The following information is mostly from Jill Weisenberger, M.S.,R.D., C.D.E.
There is so much advertising regarding "Heart Healthy" that it can be hard to muddle your way through to the facts. After reading an article by Ms. Weisenberger, I thought her advice was worth sharing. Here are a few bullets that separate fact from fiction (regarding 'heart healthy" only!):
- Fatty Fish - The real deal. This fish such as salmon, mackerel, tuna, sardines, rainbow trout, etc are loaded with heart-protecting Omega-3 fatty acids.
- Beans - The real deal. Studies have shown that eating at least 4 servings of beans a week will lower your risk of coronary heart disease by 22%!
- Nuts - The real deal. Eating 4 servings of nuts a week can lower your risk of coronary heart disease by 37%.
- Oatmeal - The real deal. Oatmeal is heart healthy and should be a part of your diet. But don't load it down with unhealthy add-ins.
- Granola and Cereal Bars - Good and/or Bad. You must read the label as not all granola and/or bars are healthy no matter how they are labeled. Many of these bars are loaded with sugar and unhealthy fats which are bad for the heart. Be aware of what the actual ingredients are in your bars.

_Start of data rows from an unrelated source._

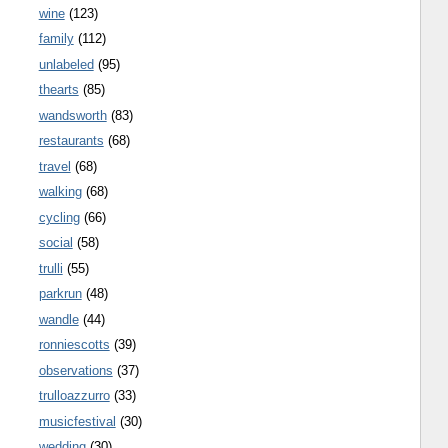
wine
(123)
family
(112)
unlabeled
(95)
thearts
(85)
wandsworth
(83)
restaurants
(68)
travel
(68)
walking
(68)
cycling
(66)
social
(58)
trulli
(55)
parkrun
(48)
wandle
(44)
ronniescotts
(39)
observations
(37)
trulloazzurro
(33)
musicfestival
(30)
wedding
(30)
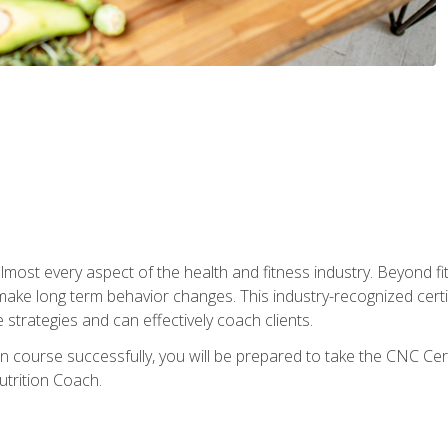
 almost every aspect of the health and fitness industry. Beyond fi
make long term behavior changes. This industry-recognized certi
strategies and can effectively coach clients.
on course successfully, you will be prepared to take the CNC Cer
trition Coach.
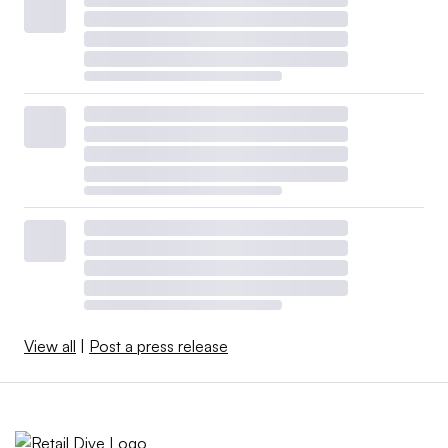
View all
|
Post a press release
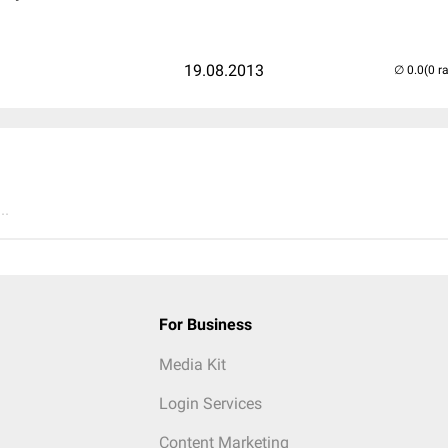
19.08.2013
(0 r
..
For Business
Media Kit
Login Services
Content Marketing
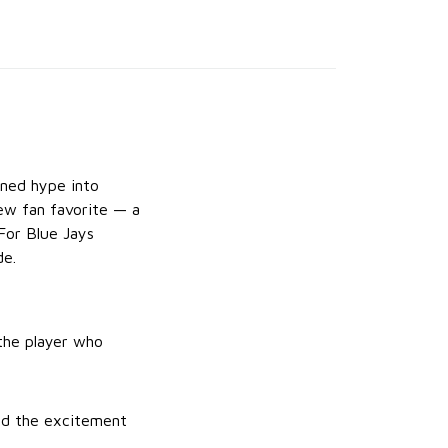
rned hype into
ew fan favorite — a
For Blue Jays
de.
 the player who
and the excitement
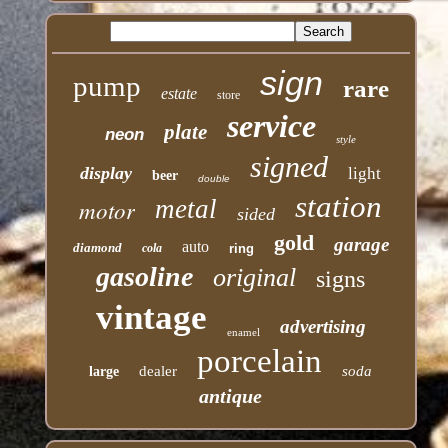
sign
pump
rare
estate
store
service
plate
neon
style
signed
display
light
beer
double
station
motor
metal
sided
gold
garage
auto
diamond
cola
ring
gasoline
original
signs
vintage
advertising
enamel
porcelain
dealer
soda
large
antique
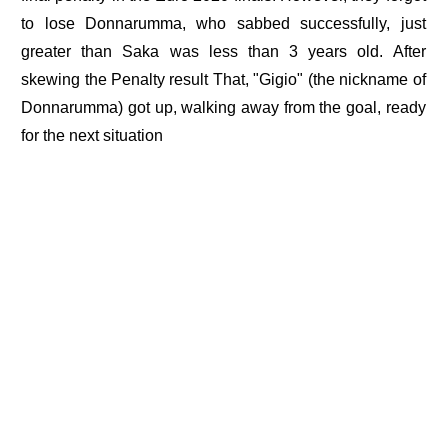
to lose Donnarumma, who sabbed successfully, just
greater than Saka was less than 3 years old. After
skewing the Penalty result That, "Gigio" (the nickname of
Donnarumma) got up, walking away from the goal, ready
for the next situation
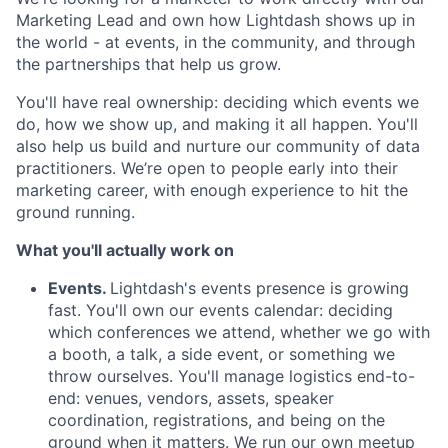
Marketing Lead and own how Lightdash shows up in
the world - at events, in the community, and through
the partnerships that help us grow.
You'll have real ownership: deciding which events we
do, how we show up, and making it all happen. You'll
also help us build and nurture our community of data
practitioners. We’re open to people early into their
marketing career, with enough experience to hit the
ground running.
What you'll actually work on
Events.
Lightdash's events presence is growing
fast. You'll own our events calendar: deciding
which conferences we attend, whether we go with
a booth, a talk, a side event, or something we
throw ourselves. You'll manage logistics end-to-
end: venues, vendors, assets, speaker
coordination, registrations, and being on the
ground when it matters. We run our own meetup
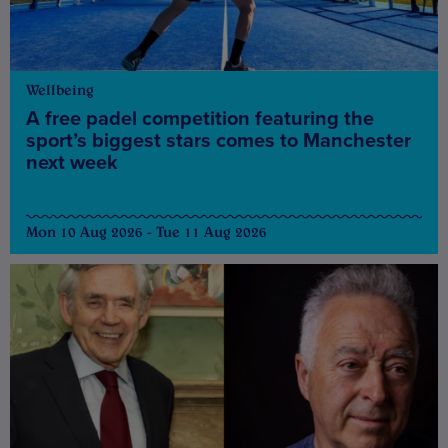
Wellbeing
A free padel competition featuring the
sport’s biggest stars comes to Manchester
next week
Mon 10 Aug 2026 - Tue 11 Aug 2026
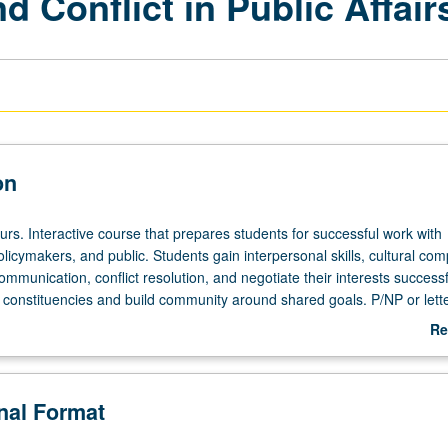
Conflict in Public Affair
on
urs. Interactive course that prepares students for successful work with
olicymakers, and public. Students gain interpersonal skills, cultural co
communication, conflict resolution, and negotiate their interests successf
 constituencies and build community around shared goals. P/NP or lett
Re
ab
De
onal Format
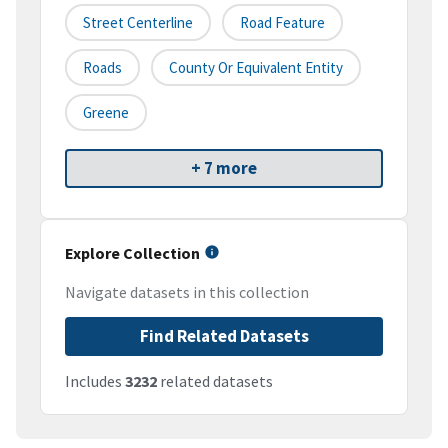
Street Centerline
Road Feature
Roads
County Or Equivalent Entity
Greene
+ 7 more
Explore Collection
Navigate datasets in this collection
Find Related Datasets
Includes
3232
related datasets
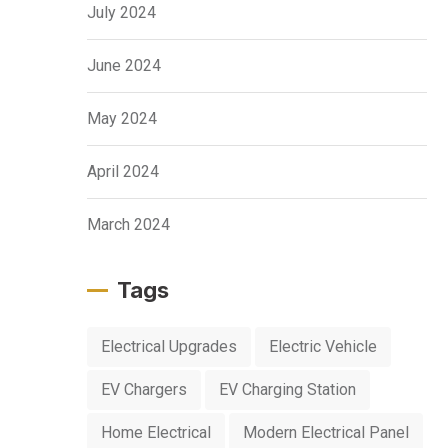
July 2024
June 2024
May 2024
April 2024
March 2024
Tags
Electrical Upgrades
Electric Vehicle
EV Chargers
EV Charging Station
Home Electrical
Modern Electrical Panel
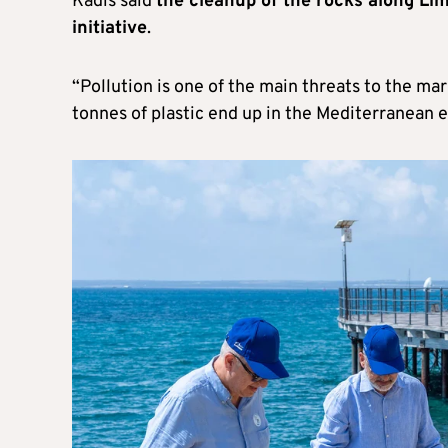
Kadis said
the cleanup of the rocks along Li
initiative
.
“Pollution is one of the main threats to the ma
tonnes of plastic end up in the Mediterranean e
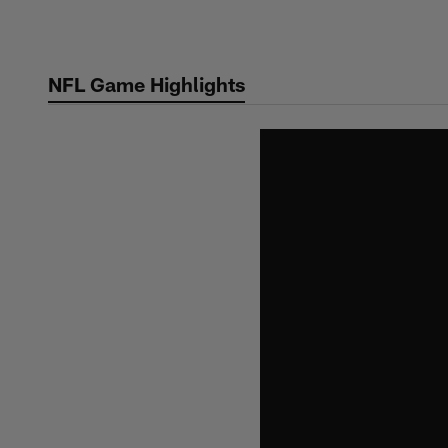
Skip
to
main
NFL Game Highlights
content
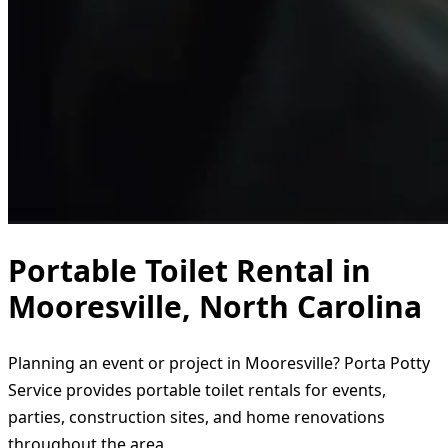
Portable Toilet Rental in
Mooresville, North Carolina
Planning an event or project in Mooresville? Porta Potty
Service provides portable toilet rentals for events,
parties, construction sites, and home renovations
throughout the area.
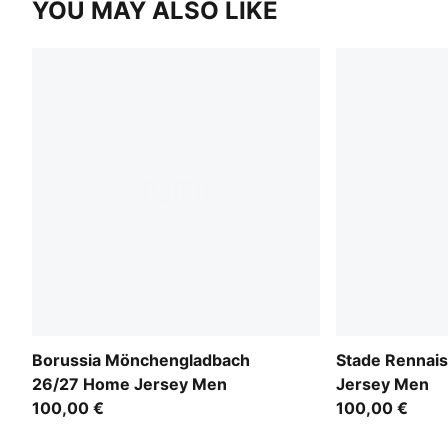
YOU MAY ALSO LIKE
Borussia Mönchengladbach
Stade Rennai
26/27 Home Jersey Men
Jersey Men
100,00 €
100,00 €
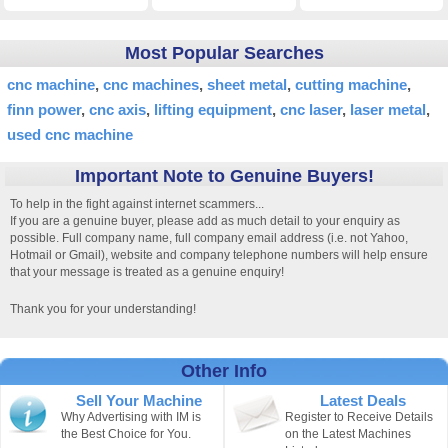
Most Popular Searches
cnc machine
cnc machines
sheet metal
cutting machine
finn power
cnc axis
lifting equipment
cnc laser
laser metal
used cnc machine
Important Note to Genuine Buyers!
To help in the fight against internet scammers...
If you are a genuine buyer, please add as much detail to your enquiry as
possible. Full company name, full company email address (i.e. not Yahoo,
Hotmail or Gmail), website and company telephone numbers will help ensure
that your message is treated as a genuine enquiry!
Thank you for your understanding!
Other Info
Sell Your Machine
Latest Deals
Why Advertising with IM is
Register to Receive Details
the Best Choice for You.
on the Latest Machines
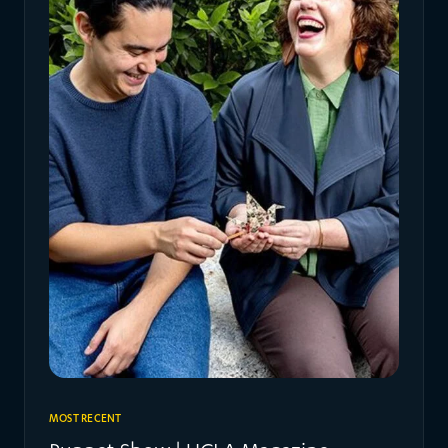
MOST RECENT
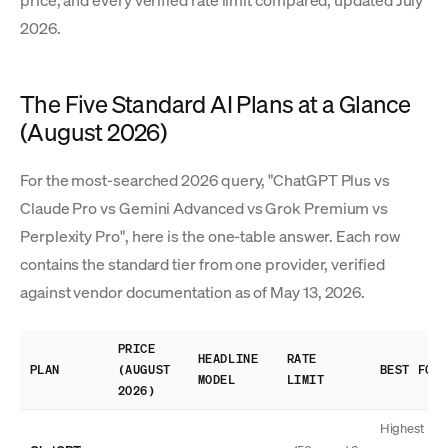
price, and every verified rate limit compared, updated July
2026.
The Five Standard AI Plans at a Glance
(August 2026)
For the most-searched 2026 query, "ChatGPT Plus vs
Claude Pro vs Gemini Advanced vs Grok Premium vs
Perplexity Pro", here is the one-table answer. Each row
contains the standard tier from one provider, verified
against vendor documentation as of May 13, 2026.
PRICE
HEADLINE
RATE
PLAN
(AUGUST
BEST FOR
MODEL
LIMIT
2026)
Highest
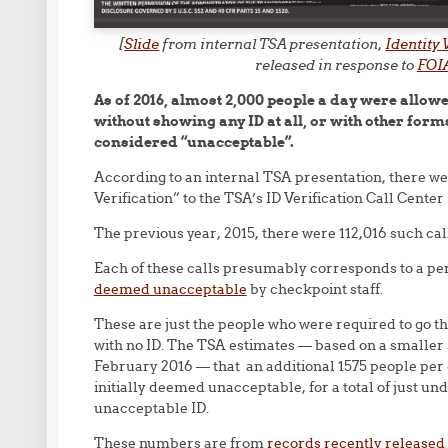
[
Slide
from internal TSA presentation,
Identity
released in response to
FOIA
As of 2016, almost 2,000 people a day were allow
without showing any ID at all, or with other forms 
considered “unacceptable”.
According to an internal TSA presentation, there wer
Verification” to the TSA’s ID Verification Call Center
The previous year, 2015, there were 112,016 such cal
Each of these calls presumably corresponds to a p
deemed unacceptable
by checkpoint staff.
These are just the people who were required to go th
with no ID. The TSA estimates — based on a smaller s
February 2016 — that an additional 1575 people per d
initially deemed unacceptable, for a total of just un
unacceptable ID.
These numbers are from
records recently released 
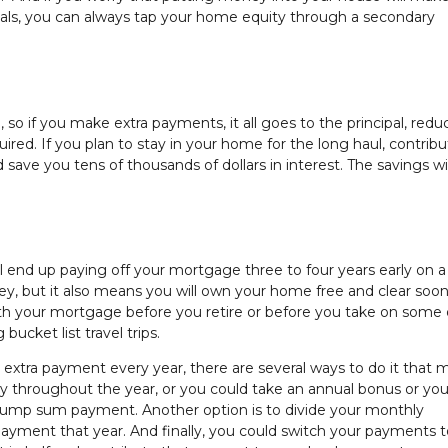
oals, you can always tap your home equity through a secondary
, so if you make extra payments, it all goes to the principal, redu
ed. If you plan to stay in your home for the long haul, contribu
ave you tens of thousands of dollars in interest. The savings wi
l end up paying off your mortgage three to four years early on a
ey, but it also means you will own your home free and clear soon
with your mortgage before you retire or before you take on some
bucket list travel trips.
xtra payment every year, there are several ways to do it that m
 throughout the year, or you could take an annual bonus or you
lump sum payment. Another option is to divide your monthly
yment that year. And finally, you could switch your payments to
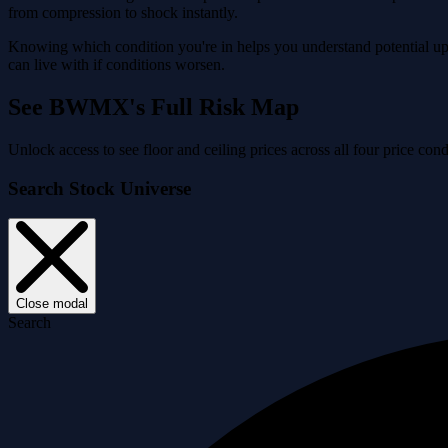
from compression to shock instantly.
Knowing which condition you're in helps you understand potential ups
can live with if conditions worsen.
See BWMX's Full Risk Map
Unlock access to see floor and ceiling prices across all four price 
Search Stock Universe
Close modal
Search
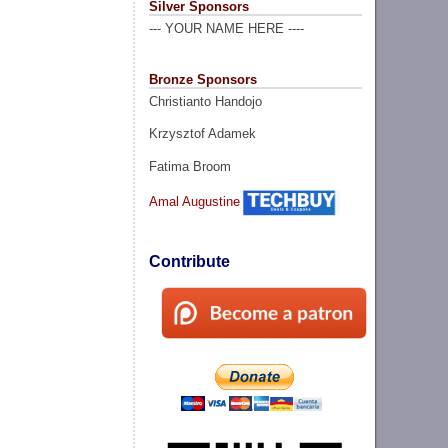
Silver Sponsors
--- YOUR NAME HERE ----
Bronze Sponsors
Christianto Handojo
Krzysztof Adamek
Fatima Broom
Amal Augustine
Contribute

- Turkey Hot Dogs and Sausages - Beware! Okay occasionally but these products are processed meats and are loaded with sodium which is bad for one's blood pressure thus the heart.
- Banana Chips - Bad. Don't confuse banana chips with a banana. While a banana is heart healthy and loaded with potassium which lowers blood pressure, chips are fried and therefore have added oils and sugars.
- Cholesterol-Free Stick Margarine - To be a solid, this margarine contains saturated and/or trans fats and both cause your liver to make more cholesterol which is not good for the heart.